• [SET OF TASKS]
A) Write out the part of the meningitis vaccine study page starting with "Understanding the immune" and going on through "to adult volunteers.".
B) Summarize the meningitis vaccine study page in two sentences.

QUOTED PASSAGE below:

Understanding the immune response to meningitis vaccines

  • Research type

    Research Study

  • Full title

    A single centre, open-label, randomised clinical trial to investigate meningococcal serogroup A, C, W-135 and Y saccharide specific B cell response to a primary and a booster dose of the meningococcal ACWY conjugate vaccine and to a primary dose of the ACWY polysaccharide vaccine followed by a booster dose of the meningococcal ACWY conjugate vaccine administered to adult volunteers.

  • Contact name

    AJ Pollard

  • Eudract number

    2007-001349-17

  • ISRCTN Number

    N/A

  • Research summary

    The purpose of the study is to evaluate and compare the immune response to two vaccines against 4 related bacteria, meningococcal serogroups A, C, W-135 and Y. These bacteria can cause meningitis and /or septicaemia (blood poisoning). The two vaccines are an investigational protein-polysaccharide conjugate vaccine (MenACWY) and a licensed meningococcal plain polysaccharide vaccine (MenACWY PS). The plain polysaccharide Meningococcal A, C, W-135 and Y vaccine is the one currently recommended for travellers to areas with a high incidence of invasive meningococcal disease. However, plain polysaccharide vaccines are known to be poorly immunogenic in children and they do not stimulate immunological memory, apart from the serogroup A component. In contrast, a protein-polysaccharide conjugate vaccine against meningococcal serogroups A, C, W-135 and Y has been found to be immunogenic in infants and to be able to induce immunological memory. The proposed study is a single centre, open-label, randomised, controlled study in 150 healthy adults aged 18-50 years. The participants will be given either 2 injections of experimental meningococcal protein-polysaccharide conjugate vaccine one month apart, or one injection of licensed meningococcal plain polysaccharide vaccine followed one month later with an injection of experimental meningococcal conjugate vaccine. Blood samples will be collected at several time points prior and post vaccinations to evaluate the level of meningococcal specific antibody induced by two different vaccination regimes. The data derived from the study will be relevant in determining which of these vaccines should be used in preference in travellers who are receiving immunisation against meningococcal disease before travelling to high risk areas. Additionally, a number of scientific questions regarding the nature of the immune response to the two vaccines (specifically looking at the white blood cells responsible for producing antibodies, known as b cells) and the role of genetic variations in fluncing the vaccine recipient's immune response will be addressed in the study.

  • REC name

    South Central - Oxford C Research Ethics Committee

  • REC reference

    09/H0606/20

  • Date of REC Opinion

    2 Apr 2009

  • REC opinion

    Further Information Favourable Opinion

End of QUOTED PASSAGE.
STORED DATA below:

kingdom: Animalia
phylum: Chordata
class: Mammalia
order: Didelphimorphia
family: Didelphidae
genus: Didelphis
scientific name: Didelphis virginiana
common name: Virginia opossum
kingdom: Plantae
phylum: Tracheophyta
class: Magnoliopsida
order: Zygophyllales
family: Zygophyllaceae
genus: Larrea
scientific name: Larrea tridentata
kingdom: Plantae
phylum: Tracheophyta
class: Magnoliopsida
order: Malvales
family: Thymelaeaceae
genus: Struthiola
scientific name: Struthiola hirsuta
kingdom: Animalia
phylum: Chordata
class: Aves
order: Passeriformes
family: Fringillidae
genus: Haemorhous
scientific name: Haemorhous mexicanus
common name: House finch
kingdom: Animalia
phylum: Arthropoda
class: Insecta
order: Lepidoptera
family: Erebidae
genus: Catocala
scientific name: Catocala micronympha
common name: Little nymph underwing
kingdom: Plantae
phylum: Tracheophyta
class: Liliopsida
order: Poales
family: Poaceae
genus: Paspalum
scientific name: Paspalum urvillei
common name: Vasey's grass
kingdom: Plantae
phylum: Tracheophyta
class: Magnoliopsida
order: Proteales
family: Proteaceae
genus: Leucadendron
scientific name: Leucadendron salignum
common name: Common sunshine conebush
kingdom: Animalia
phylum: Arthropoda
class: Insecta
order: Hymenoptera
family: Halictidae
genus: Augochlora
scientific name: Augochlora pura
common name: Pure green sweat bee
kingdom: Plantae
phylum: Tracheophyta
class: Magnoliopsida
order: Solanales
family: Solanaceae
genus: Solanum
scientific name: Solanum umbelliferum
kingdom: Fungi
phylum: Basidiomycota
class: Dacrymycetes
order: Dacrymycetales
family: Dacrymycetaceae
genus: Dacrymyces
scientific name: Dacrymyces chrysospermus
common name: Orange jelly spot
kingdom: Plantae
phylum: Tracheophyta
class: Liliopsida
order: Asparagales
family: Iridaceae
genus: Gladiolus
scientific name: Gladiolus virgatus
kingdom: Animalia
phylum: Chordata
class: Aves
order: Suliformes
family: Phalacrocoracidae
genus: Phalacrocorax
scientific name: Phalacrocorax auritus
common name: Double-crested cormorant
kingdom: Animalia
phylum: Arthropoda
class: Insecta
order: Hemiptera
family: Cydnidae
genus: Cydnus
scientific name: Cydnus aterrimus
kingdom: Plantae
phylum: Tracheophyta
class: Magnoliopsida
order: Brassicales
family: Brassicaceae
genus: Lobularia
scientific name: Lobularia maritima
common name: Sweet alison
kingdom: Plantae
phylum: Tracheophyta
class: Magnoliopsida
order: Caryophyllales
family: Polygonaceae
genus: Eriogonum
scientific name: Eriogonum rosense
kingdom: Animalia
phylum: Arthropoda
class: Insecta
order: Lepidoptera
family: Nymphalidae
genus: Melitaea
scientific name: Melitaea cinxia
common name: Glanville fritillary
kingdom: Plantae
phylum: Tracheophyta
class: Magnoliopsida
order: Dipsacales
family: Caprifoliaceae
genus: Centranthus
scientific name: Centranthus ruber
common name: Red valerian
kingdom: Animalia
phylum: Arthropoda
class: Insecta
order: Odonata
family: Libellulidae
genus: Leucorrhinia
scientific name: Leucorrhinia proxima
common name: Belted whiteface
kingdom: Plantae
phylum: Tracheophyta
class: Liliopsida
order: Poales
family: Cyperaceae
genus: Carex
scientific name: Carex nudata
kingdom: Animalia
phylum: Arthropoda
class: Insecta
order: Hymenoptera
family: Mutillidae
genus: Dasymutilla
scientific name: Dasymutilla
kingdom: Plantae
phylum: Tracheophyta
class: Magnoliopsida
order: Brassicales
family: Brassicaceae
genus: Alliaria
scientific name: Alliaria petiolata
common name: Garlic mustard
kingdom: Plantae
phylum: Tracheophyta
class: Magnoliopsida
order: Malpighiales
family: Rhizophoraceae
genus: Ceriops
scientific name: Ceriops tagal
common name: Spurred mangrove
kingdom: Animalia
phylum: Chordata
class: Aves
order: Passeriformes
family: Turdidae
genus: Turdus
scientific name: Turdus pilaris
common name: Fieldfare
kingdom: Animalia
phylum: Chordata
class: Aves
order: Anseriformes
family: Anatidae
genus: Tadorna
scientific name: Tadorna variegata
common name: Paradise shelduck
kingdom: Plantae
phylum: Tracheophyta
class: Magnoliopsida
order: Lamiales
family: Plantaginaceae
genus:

End of STORED DATA.

• [ANSWERS PER TASK]
A)
Understanding the immune response to meningitis vaccines

  • Research type

    Research Study

  • Full title

    A single centre, open-label, randomised clinical trial to investigate meningococcal serogroup A, C, W-135 and Y saccharide specific B cell response to a primary and a booster dose of the meningococcal ACWY conjugate vaccine and to a primary dose of the ACWY polysaccharide vaccine followed by a booster dose of the meningococcal ACWY conjugate vaccine administered to adult volunteers.

B) The study compares the immune response of 150 healthy adults aged 18-50 to two vaccines against meningococcal serogroups A, C, W-135 and Y, bacteria that can cause meningitis and/or septicemia: an investigational protein-polysaccharide conjugate vaccine and a licensed plain polysaccharide vaccine. Participants receive either two conjugate doses one month apart or a polysaccharide dose followed a month later by a conjugate dose, and blood samples are used to measure antibody levels and help decide which vaccine travelers to high-risk areas should receive.